___ Supplied passage
Cummins Capital Flashcards
(11 cards)
RAROC
EVA
EVAOC
Risk Adjusted Return On Capital
* RAROC = Net Income / C
* net income is after taxes and capital expenses
* if RAROC ≥ LOB’s cost of capital then writing the LOB is consistent with firm value maximization
Economic Value Added (EVA)
* EVA = Net Income - cost of capital * C
* if EVA ≥ 0 then writing the LOB is consistent with firm value maximization
Economic Value Added on Capital (EVAOC)
* EVAOC = Net Income / C - cost of capital
* if EVAOC ≥ 0 then writing the LOB is consistent with firm value maximization
Friction Costs
What is it? Examples
Since capital is invested in marketable securities, they are subject to certain friction costs that will reduce the return on this capital
* Agency & Informational Costs - management may behave opportunisically and not invest in a way that would that’d maximize shareholder value
* Double Taxation - investing in securities via insurance companies has lower after tax returns than purchasing the securities directly
* Regulations - various regulations ma force insurer to hold inefficient investment portfolios
Capital Asset Pricing Model (CAPM)
Expected ROE, cost of equity capital
rE = rf + βe * (rM - rf)
* βe = Cov(rE, rM)/Var(rM) = firm’s equity beta coefficient
* (rM - rf) = expected market risk premium
Net Income = I = rA * A + r1P1 + r2P2
* A = assets | P = Premium
Net Income / E = rE = rA * [ (E + L1 + L2) / E ] + r1P1/E + r2P2/E
* A = E + L1 + L2 | Assets = Liabilites + Equity
rE = expected ROE | rf = risk-free rate | rM = expected market return
βE, βA, β1, k1, s1
What is it? Formula
βE = βA(1 + k1 + k2) + β1s1 + β2s2 = firm’s equity beta coefficient = Cov(rE, rM)/Var(rM)
- βA = firm’s asset beta coefficient
- β1 = insurance risk beta for coefficient LOB 1
- k1 = Li / E = liability leverage ratio for LOB 1
- s1 = Pi / E = premium leverage ratio for LOB 1
Required UW Return for LOB
r1 = -k1 * rf + β1(rM - rf)
* for LOB 1
* each LOB pays interest for use of policy holder funds (-ki * rF)
* each LOB receives a rate of return based on the systematic risk of the LOB βi(rM - rf)
Under CAPM, we do not allocate capital by LOB. We charge each LOB for at least the CAPM cost of capital
CAPM Approach Problems
- CAPM only reflects the systematic UW risk (UW risk correlated with the market portfolio), but does not reflect other risks such as extreme events/tail risks
- βi is hard to estimate
- Rate of return are impacted by other economic factors, not just β, which are ignored by the model
VaR Approach
P(X1 > E[X1] + C1) = P(X2 > E[X2] + C2) = ε
* Solve for C1 and C2
* ε = exceedance probability S(x)
______
___ Dataset content
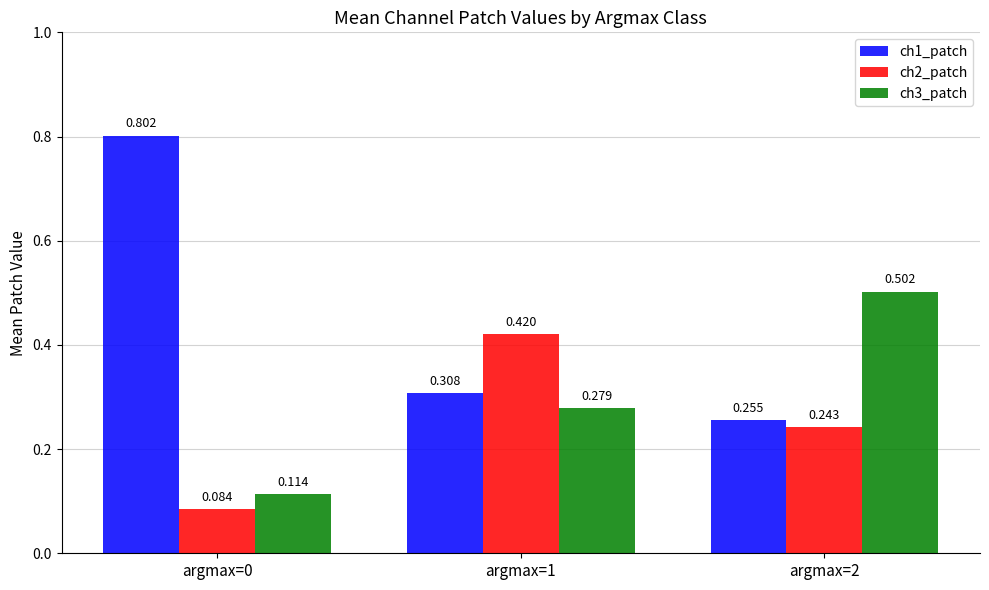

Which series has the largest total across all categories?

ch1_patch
______
___ Dataset content
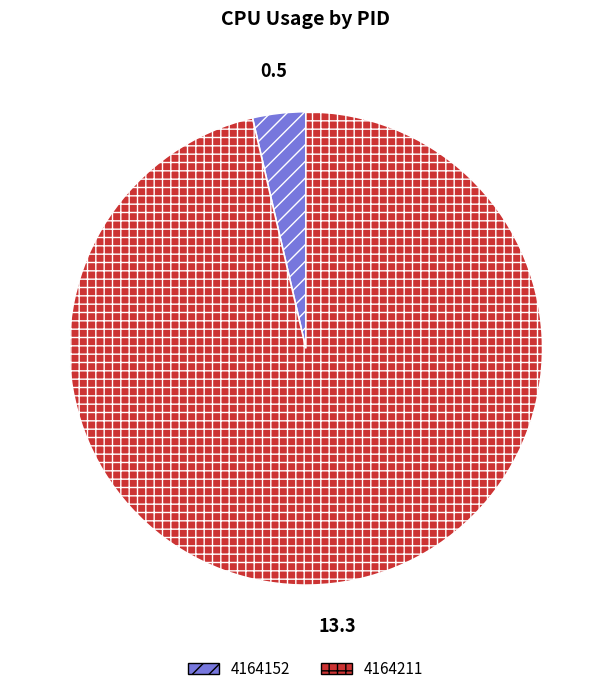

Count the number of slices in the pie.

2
______
→ **Action item A**:
List every friction cost that the capital allocation flashcards give as an example.
→ **Action item B**:
Carry on the capital allocation flashcards from their last line.
The rows are separate material, unrelated to the capital allocation flashcards.

→ **Task answer A**:
Agency & Informational Costs
Double Taxation
Regulations

→ **Task answer B**:
Another way:
P(X1 / E[X1] > 1 + C1 / E[X1]) = P(X2 / E[X2] > 1 + C2 / E[X2]) = ε
Higher risk LOBs require more capital relative to expected losses
VaR Approach Problems
- Firm may not have enough capital to ensure all LOBs meet the specific exceedence probability. Can raise the probability level or raise more capital
- Stand-alone exceedence probabilities do not reflect diversification across LOBs
- VaR approach does not reflect the amount by which losses might exceed the exceedence probability level
Insolvency Put Option / EPD
Value of policyholder claim, Advantage / Disadvantage
Value of Policyholder claim = L * exp(-rt) - P()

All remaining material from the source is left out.